Arrowtown icon for sale

An iconic Arrowtown cinema business is on the market for the first time.

Tucked down an alleyway, above Little Aosta, Dorothy Browns has become known the length and breadth of New Zealand since it was opened by local Philippa Archibald in September 2001.

It’s now listed for sale, through ABC Central Otago Business Brokers’ Donna Harpur-Swain, for $750,000 plus stock.

Archibald wants to develop some of the other ideas she has, musing that may be a floating library serving the many Fijian islands, or a particular style of photographic portraits.

Coming to Arrowtown from Wellington, via a deer farm at Mossburn, Archibald created Dorothy Browns from scratch, and curated it along the way.

"In those days, [cinema] seats were really tiny and your knees bumped into the row in front ... and someone’s head was in the way."

So, she made sure there were wide, comfy, lounge-style seats instead.

And while there was space for 80 seats in the larger of two cinemas, she capped it at 42.

"I thought, ‘no, I want the comfort; the cheese boards, and wine’."

Arrowtown’s Dorothy Browns boutique cinema’s on the market. PHOTO: SUPPLIED
Arrowtown’s Dorothy Browns boutique cinema’s on the market.
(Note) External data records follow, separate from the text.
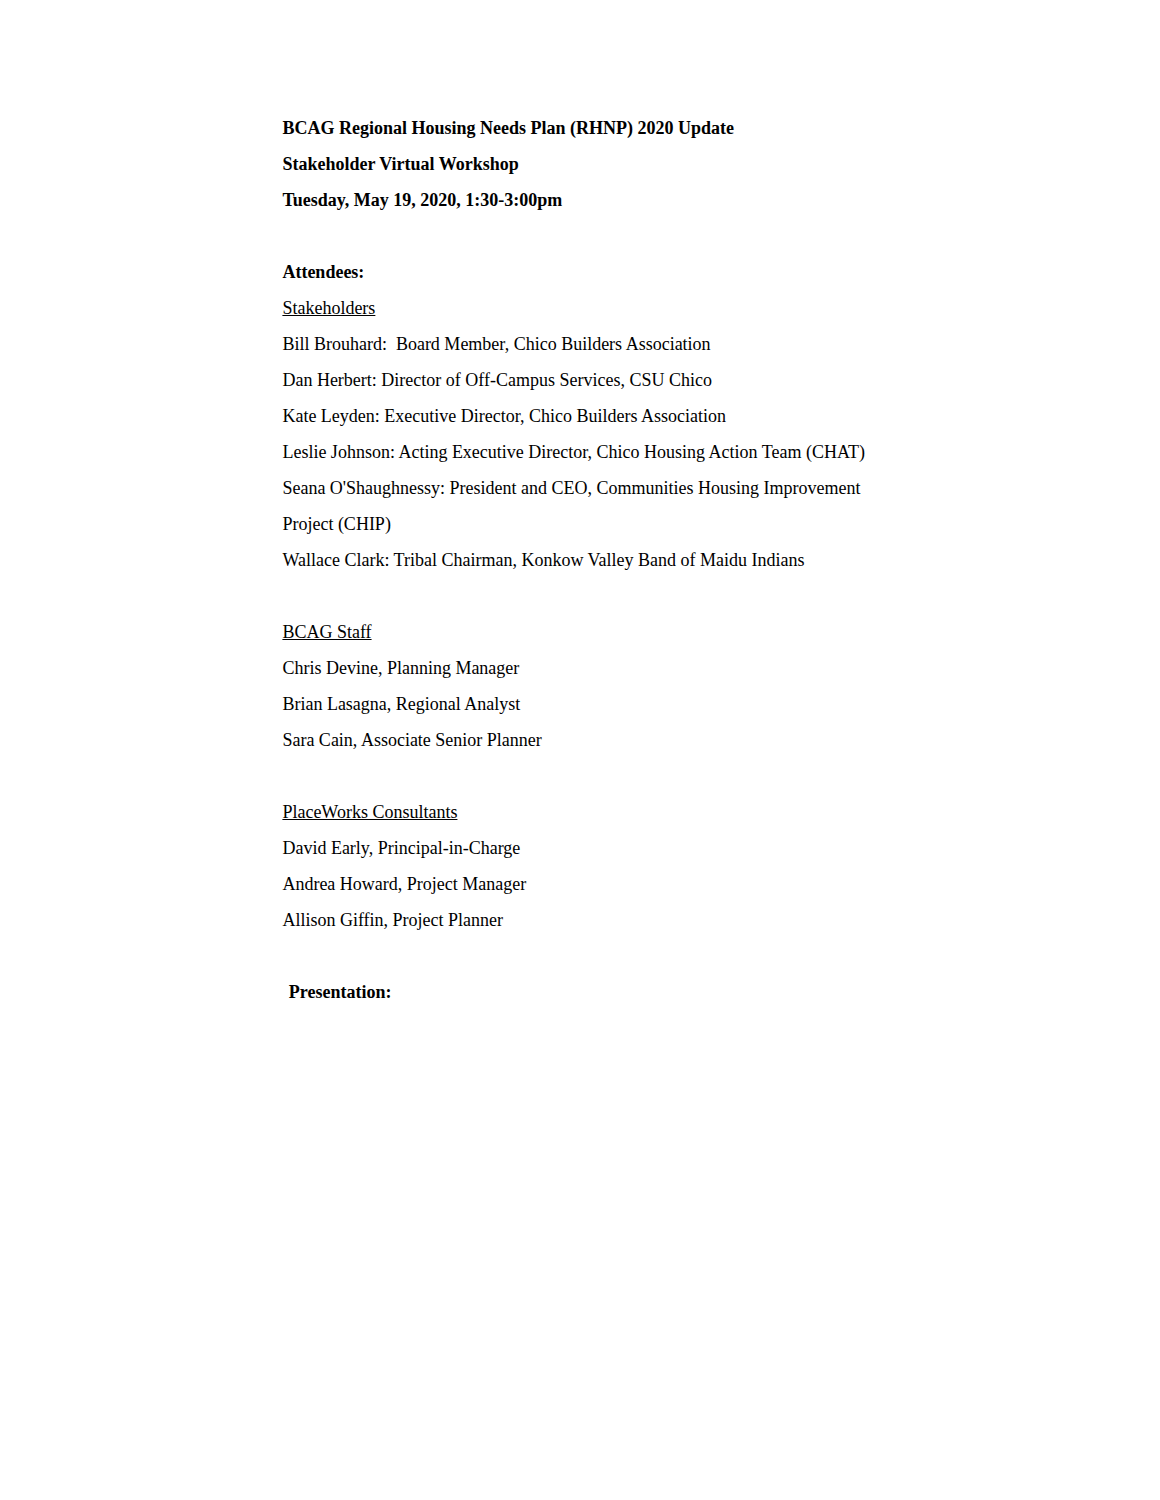BCAG Regional Housing Needs Plan (RHNP) 2020 Update
Stakeholder Virtual Workshop
Tuesday, May 19, 2020, 1:30-3:00pm
Attendees:
Stakeholders
Bill Brouhard: Board Member, Chico Builders Association
Dan Herbert: Director of Off-Campus Services, CSU Chico
Kate Leyden: Executive Director, Chico Builders Association
Leslie Johnson: Acting Executive Director, Chico Housing Action Team (CHAT)
Seana O'Shaughnessy: President and CEO, Communities Housing Improvement Project (CHIP)
Wallace Clark: Tribal Chairman, Konkow Valley Band of Maidu Indians
BCAG Staff
Chris Devine, Planning Manager
Brian Lasagna, Regional Analyst
Sara Cain, Associate Senior Planner
PlaceWorks Consultants
David Early, Principal-in-Charge
Andrea Howard, Project Manager
Allison Giffin, Project Planner
Presentation: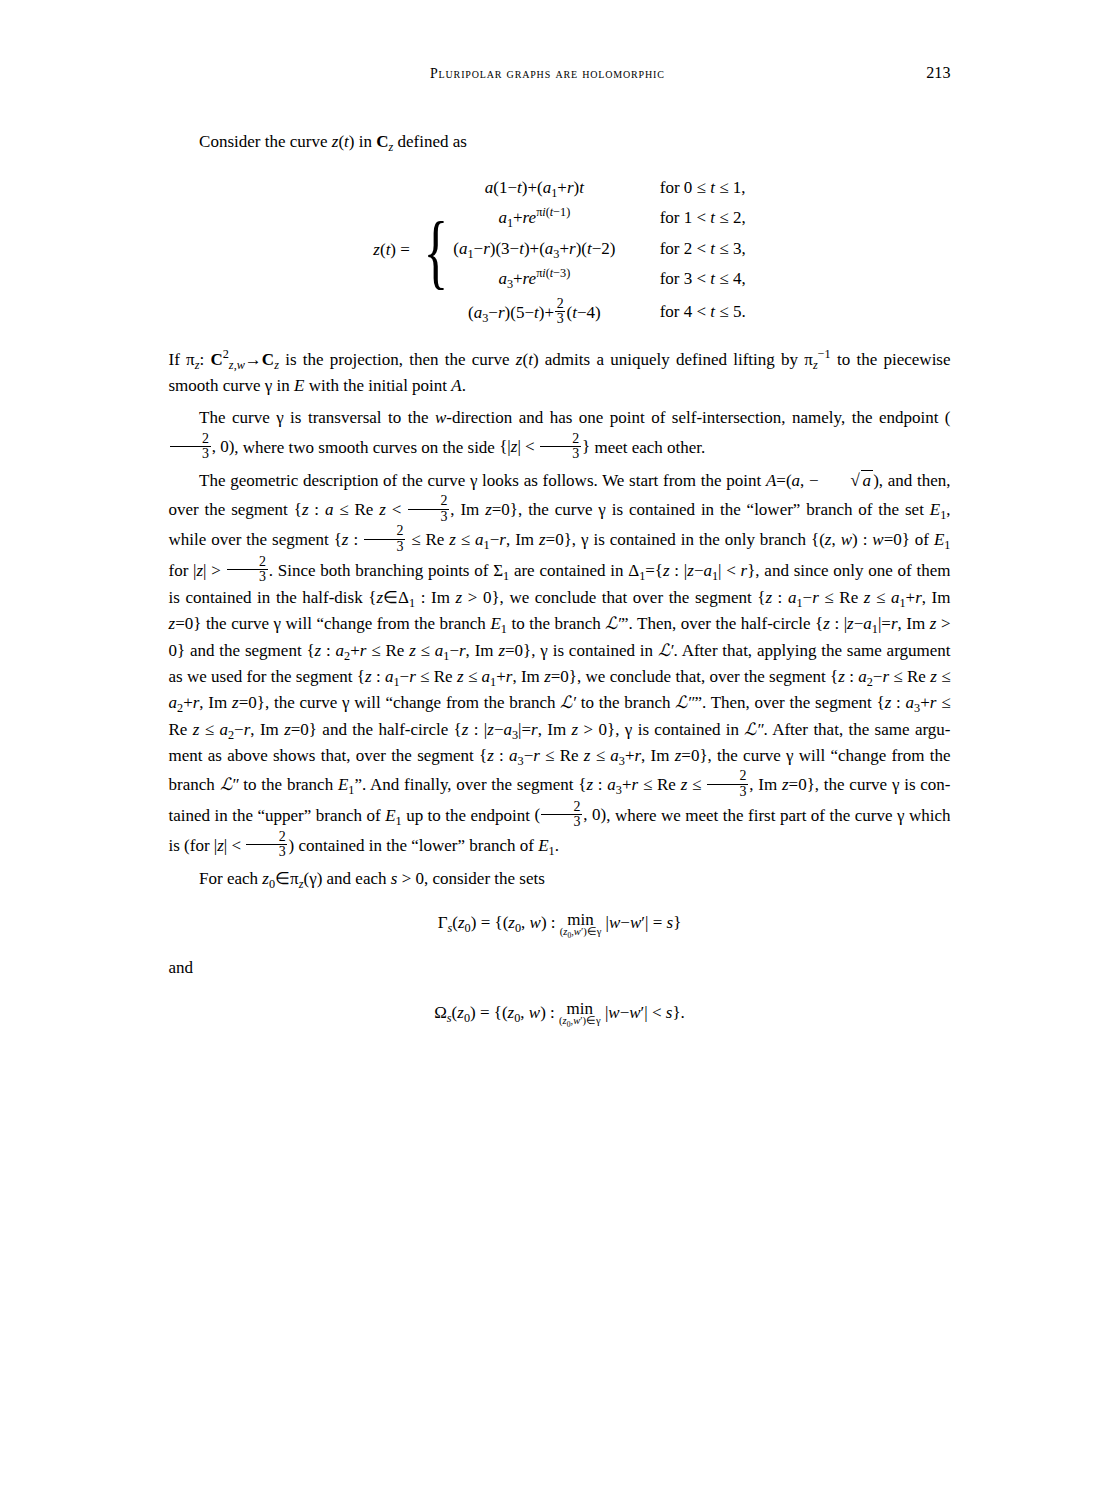Pluripolar graphs are holomorphic 213
Consider the curve z(t) in Cz defined as
z(t) ={
| a (1− t )+( a 1 + r ) t | for 0 ≤ t ≤ 1, |
| a 1 + re π i ( t −1) | for 1 < t ≤ 2, |
| ( a 1 − r )(3− t )+( a 3 + r )( t −2) | for 2 < t ≤ 3, |
| a 3 + re π i ( t −3) | for 3 < t ≤ 4, |
| ( a 3 − r )(5− t )+ 2 3 ( t −4) | for 4 < t ≤ 5. |
If πz: C2z,w→Cz is the projection, then the curve z(t) admits a uniquely defined lifting by πz−1 to the piecewise smooth curve γ in E with the initial point A.
The curve γ is transversal to the w-direction and has one point of self-intersection, namely, the endpoint (23, 0), where two smooth curves on the side {|z| < 23} meet each other.
The geometric description of the curve γ looks as follows. We start from the point A=(a, −√a), and then, over the segment {z : a ≤ Re z < 23, Im z=0}, the curve γ is contained in the “lower” branch of the set E1, while over the segment {z : 23 ≤ Re z ≤ a1−r, Im z=0}, γ is contained in the only branch {(z, w) : w=0} of E1 for |z| > 23. Since both branching points of Σ1 are contained in Δ1={z : |z−a1| < r}, and since only one of them is contained in the half-disk {z∈Δ1 : Im z > 0}, we conclude that over the segment {z : a1−r ≤ Re z ≤ a1+r, Im z=0} the curve γ will “change from the branch E1 to the branch ℒ′”. Then, over the half-circle {z : |z−a1|=r, Im z > 0} and the segment {z : a2+r ≤ Re z ≤ a1−r, Im z=0}, γ is contained in ℒ′. After that, applying the same argument as we used for the segment {z : a1−r ≤ Re z ≤ a1+r, Im z=0}, we conclude that, over the segment {z : a2−r ≤ Re z ≤ a2+r, Im z=0}, the curve γ will “change from the branch ℒ′ to the branch ℒ″”. Then, over the segment {z : a3+r ≤ Re z ≤ a2−r, Im z=0} and the half-circle {z : |z−a3|=r, Im z > 0}, γ is contained in ℒ″. After that, the same argument as above shows that, over the segment {z : a3−r ≤ Re z ≤ a3+r, Im z=0}, the curve γ will “change from the branch ℒ″ to the branch E1”. And finally, over the segment {z : a3+r ≤ Re z ≤ 23, Im z=0}, the curve γ is contained in the “upper” branch of E1 up to the endpoint (23, 0), where we meet the first part of the curve γ which is (for |z| < 23) contained in the “lower” branch of E1.
For each z0∈πz(γ) and each s > 0, consider the sets
Γs(z0) = {(z0, w) : min(z0,w′)∈γ |w−w′| = s}
and
Ωs(z0) = {(z0, w) : min(z0,w′)∈γ |w−w′| < s}.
PHOTO: SUPPLIED

Continuing the lost tradition of intermission, Archibald also added a book shop and a gin bar to the offering, which is all now on the open market.

Harpur-Swain says it’s "a beautiful business".

"It’s 23 years old, but it feels like it’s 100 years old because it’s so iconic.

"Philippa’s done such a good job of it, the branding and the marketing - it’s known all across the country."

Archibald recalls the first movie to play in her boutique cinema was 1999 German-Hungarian co-production Gloomy Sunday - A Song of Love and Death, in keeping with her desire to play art house movies instead of blockbusters.

And while it took a little while for the locals to come to the party, soon enough she had a cult following, many of whom ‘discovered’ it themselves.

When that happens, she says, people "have a sense of ownership".

"I hear people come up and they talk to their friends and say, ‘hey, I want to show you my cinema’."

She dismisses any suggestion cinemas will die out because people would rather be at home in front of their own TVs.

"People want to go out, and they want to see movies with each other, and they want to have wine.

"They don’t want to have to be at home with the phone ringing and a kid coming in."

Harpur-Swain says there’s been a lot of interest in the business, "but I haven’t got a buyer, as yet".